## Work task
One range is to be output from the listing below, exactly as written: the line with "ring tip: (339, 156)" to the line with "index pip: (291, 261)", both kept.

## Extracted information
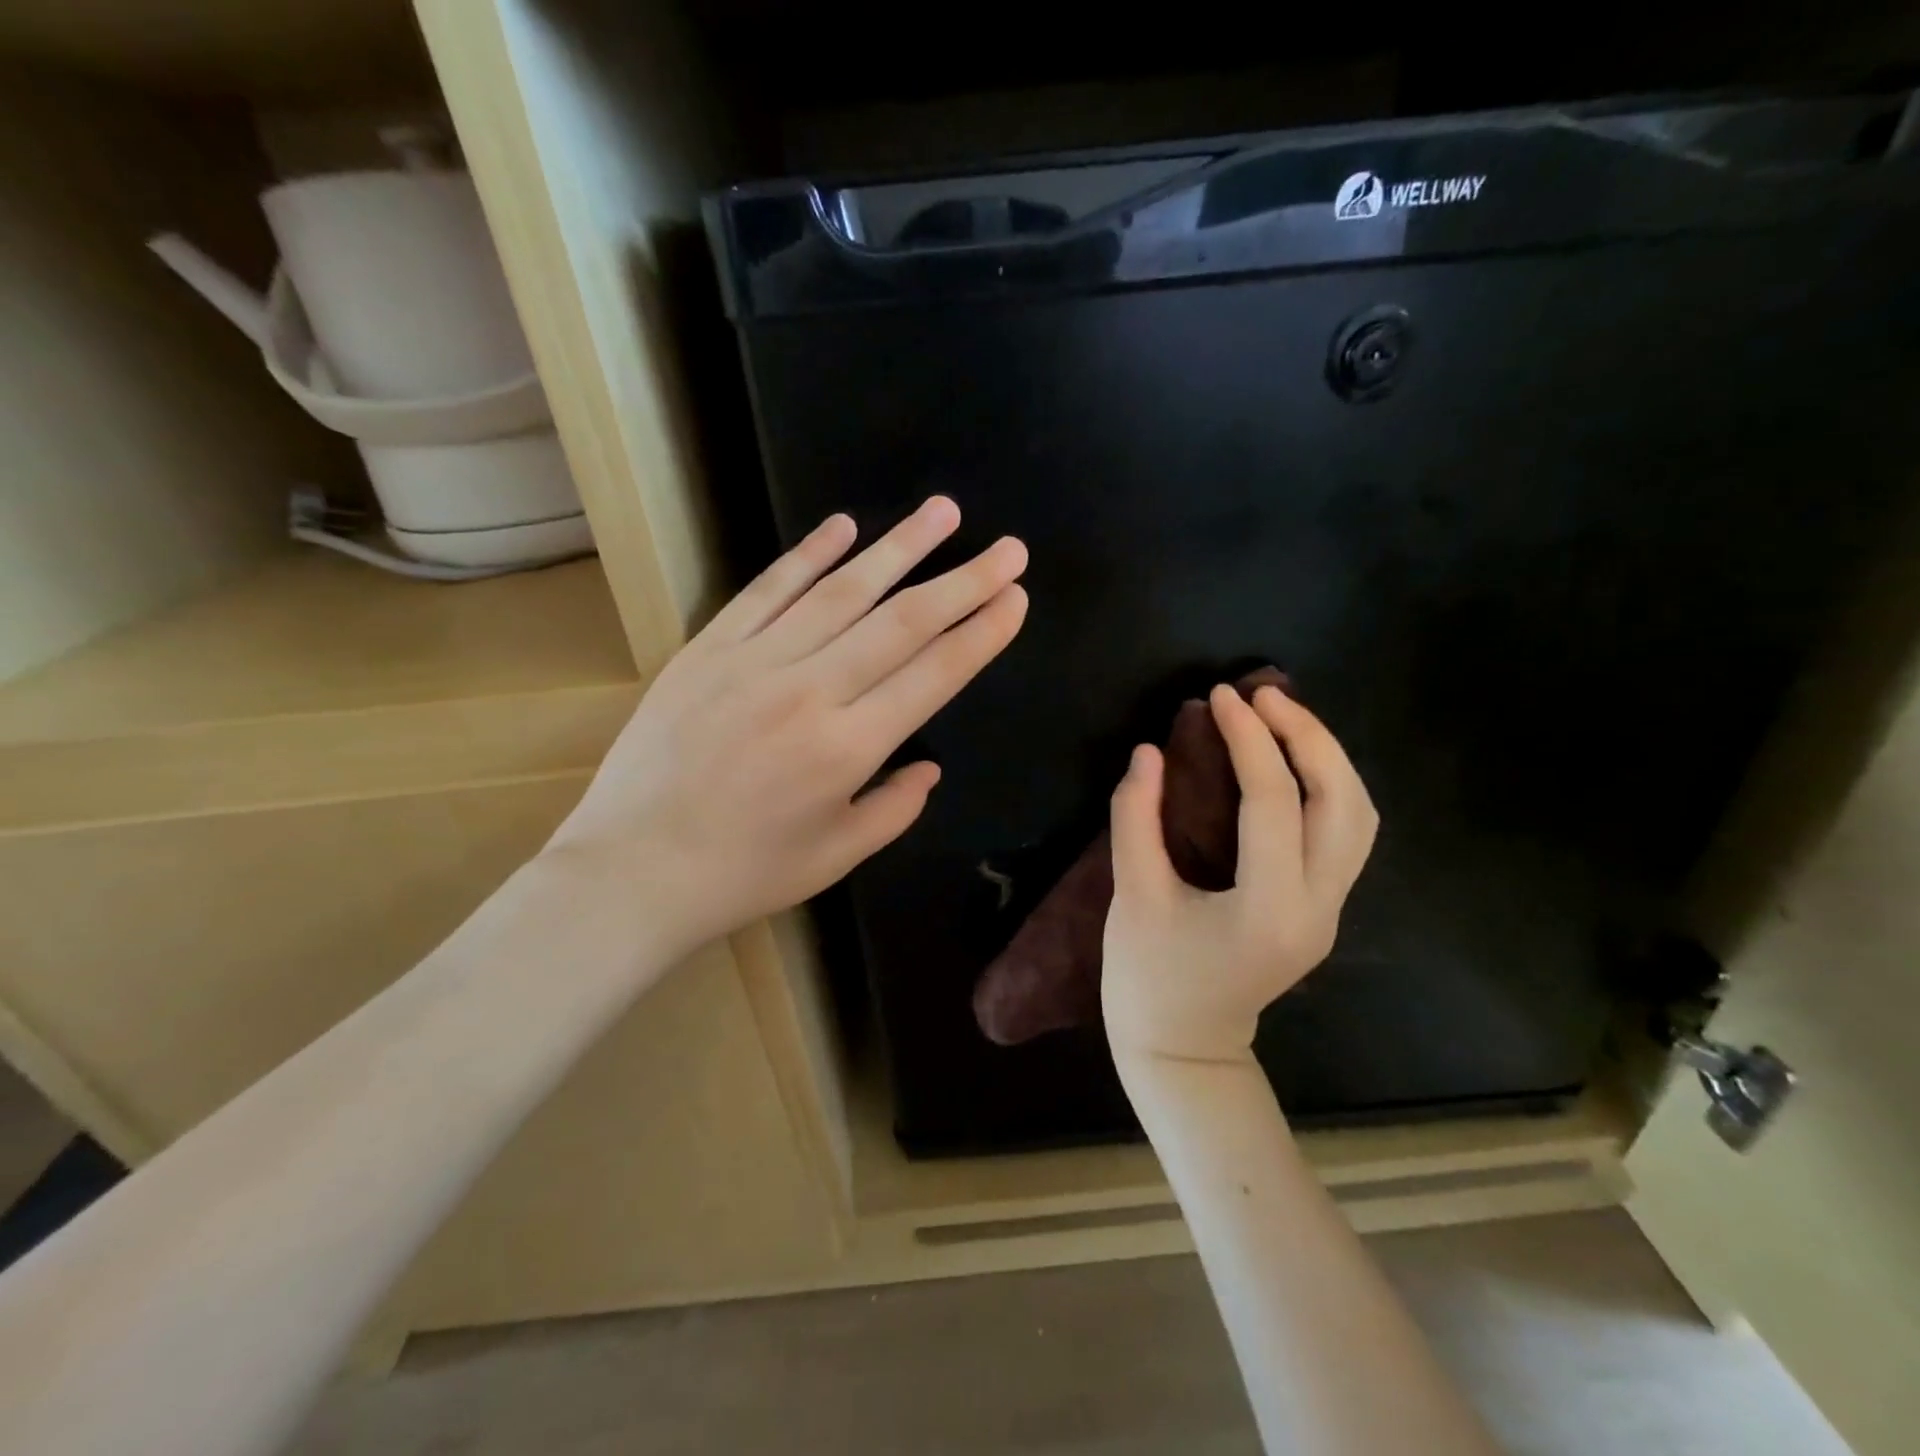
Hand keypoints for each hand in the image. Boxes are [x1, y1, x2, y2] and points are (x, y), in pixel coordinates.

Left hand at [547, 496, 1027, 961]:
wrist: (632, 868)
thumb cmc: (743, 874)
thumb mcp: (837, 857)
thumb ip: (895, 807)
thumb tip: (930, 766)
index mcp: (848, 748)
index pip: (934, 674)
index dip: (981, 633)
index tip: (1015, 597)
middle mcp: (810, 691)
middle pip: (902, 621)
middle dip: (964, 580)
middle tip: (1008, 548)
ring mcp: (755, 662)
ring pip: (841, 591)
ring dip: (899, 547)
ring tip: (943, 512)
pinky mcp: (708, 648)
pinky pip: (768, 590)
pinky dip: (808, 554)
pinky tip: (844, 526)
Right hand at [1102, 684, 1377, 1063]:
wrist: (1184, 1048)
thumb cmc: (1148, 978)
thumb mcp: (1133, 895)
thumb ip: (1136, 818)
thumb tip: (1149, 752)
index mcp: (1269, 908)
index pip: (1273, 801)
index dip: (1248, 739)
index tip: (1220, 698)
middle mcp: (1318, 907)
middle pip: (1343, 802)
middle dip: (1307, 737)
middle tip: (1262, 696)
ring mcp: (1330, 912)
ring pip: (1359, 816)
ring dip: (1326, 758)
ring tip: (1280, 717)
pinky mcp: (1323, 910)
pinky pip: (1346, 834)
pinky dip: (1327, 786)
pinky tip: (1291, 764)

---

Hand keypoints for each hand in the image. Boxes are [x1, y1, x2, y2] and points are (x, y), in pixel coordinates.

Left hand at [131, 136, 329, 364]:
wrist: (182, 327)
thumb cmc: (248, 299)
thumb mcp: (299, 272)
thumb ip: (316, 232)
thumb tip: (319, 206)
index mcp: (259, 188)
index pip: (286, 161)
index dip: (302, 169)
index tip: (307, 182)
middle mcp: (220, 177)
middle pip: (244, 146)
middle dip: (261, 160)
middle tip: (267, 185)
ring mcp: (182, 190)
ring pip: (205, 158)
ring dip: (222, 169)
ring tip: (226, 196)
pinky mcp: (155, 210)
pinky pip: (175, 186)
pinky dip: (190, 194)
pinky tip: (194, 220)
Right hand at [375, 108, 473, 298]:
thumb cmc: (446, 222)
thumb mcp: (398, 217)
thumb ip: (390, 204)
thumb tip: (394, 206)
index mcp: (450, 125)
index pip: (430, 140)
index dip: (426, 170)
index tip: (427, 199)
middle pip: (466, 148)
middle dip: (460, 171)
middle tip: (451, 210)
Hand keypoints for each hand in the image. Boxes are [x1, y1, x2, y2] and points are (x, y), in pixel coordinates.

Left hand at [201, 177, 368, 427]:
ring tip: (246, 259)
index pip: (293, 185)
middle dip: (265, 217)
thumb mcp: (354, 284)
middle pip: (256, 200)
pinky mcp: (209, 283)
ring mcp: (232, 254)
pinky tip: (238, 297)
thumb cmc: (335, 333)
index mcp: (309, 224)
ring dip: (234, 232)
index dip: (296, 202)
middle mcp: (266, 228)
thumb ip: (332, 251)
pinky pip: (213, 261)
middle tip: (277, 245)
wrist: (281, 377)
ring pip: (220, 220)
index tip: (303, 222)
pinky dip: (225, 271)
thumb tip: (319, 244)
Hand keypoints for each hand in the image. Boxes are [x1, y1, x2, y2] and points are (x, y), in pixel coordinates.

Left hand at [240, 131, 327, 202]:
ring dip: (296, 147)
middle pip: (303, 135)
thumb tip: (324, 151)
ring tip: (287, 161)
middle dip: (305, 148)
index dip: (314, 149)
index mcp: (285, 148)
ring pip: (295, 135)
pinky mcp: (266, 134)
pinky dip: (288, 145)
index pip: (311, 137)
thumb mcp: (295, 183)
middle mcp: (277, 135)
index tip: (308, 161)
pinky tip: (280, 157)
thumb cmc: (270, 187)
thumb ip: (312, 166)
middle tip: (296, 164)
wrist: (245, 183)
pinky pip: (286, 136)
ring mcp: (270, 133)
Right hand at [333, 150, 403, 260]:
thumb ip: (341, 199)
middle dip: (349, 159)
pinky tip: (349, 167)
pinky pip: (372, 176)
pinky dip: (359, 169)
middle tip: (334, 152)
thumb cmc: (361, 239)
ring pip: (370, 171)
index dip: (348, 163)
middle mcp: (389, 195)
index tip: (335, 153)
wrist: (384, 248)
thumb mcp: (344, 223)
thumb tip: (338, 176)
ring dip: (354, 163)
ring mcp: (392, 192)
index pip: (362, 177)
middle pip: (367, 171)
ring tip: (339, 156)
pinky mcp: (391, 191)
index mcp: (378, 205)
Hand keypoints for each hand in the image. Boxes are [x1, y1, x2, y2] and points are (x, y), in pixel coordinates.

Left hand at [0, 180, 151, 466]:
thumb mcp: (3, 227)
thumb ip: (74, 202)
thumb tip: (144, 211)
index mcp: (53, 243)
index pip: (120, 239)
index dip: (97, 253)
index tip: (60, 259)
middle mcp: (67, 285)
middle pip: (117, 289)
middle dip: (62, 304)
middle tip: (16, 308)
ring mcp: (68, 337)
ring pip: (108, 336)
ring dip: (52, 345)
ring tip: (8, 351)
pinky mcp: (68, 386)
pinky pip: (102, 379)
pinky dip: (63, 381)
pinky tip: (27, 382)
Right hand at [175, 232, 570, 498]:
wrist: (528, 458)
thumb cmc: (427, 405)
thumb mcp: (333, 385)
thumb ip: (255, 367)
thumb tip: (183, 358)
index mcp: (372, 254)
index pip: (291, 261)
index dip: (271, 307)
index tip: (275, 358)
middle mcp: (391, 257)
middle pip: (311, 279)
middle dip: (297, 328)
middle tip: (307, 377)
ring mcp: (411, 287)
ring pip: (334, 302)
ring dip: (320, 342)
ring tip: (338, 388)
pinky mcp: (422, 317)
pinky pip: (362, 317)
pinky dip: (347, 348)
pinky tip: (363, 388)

## Response
ring tip: (339, 156)
pinky mcp: (391, 191)
index mcp: (378, 205)
Hand keypoints for each hand in the image. Boxes are [x1, y1, x2, y2] and points are (x, y), in pixel coordinates.

Left hand at [0, 180, 151, 466]:
thumb mcp: (3, 227)
thumb ip: (74, 202)
thumb tip: (144, 211)
index mcp: (53, 243)
index pip: (120, 239)
index dip: (97, 253)
index tip: (60, 259)
middle mcp: (67, 285)
middle pip: (117, 289)
middle dip: (62, 304)
middle tip: (16, 308)
ring mcp: (68, 337)
ring pip: (108, 336)
ring dip: (52, 345)
ring tip: (8, 351)
pinky mcp: (68, 386)
pinky pip: (102, 379)
pinky dip: (63, 381)
pinky tip: (27, 382)
Right hand at [175, 232, 570, 498]:
wrist: (528, 458)
thumb cmc: (427, 405)
thumb mcp: (333, 385)
thumb ip: (255, 367)
thumb tip: (183, 358)
index mcp: (372, 254)
index pip: (291, 261)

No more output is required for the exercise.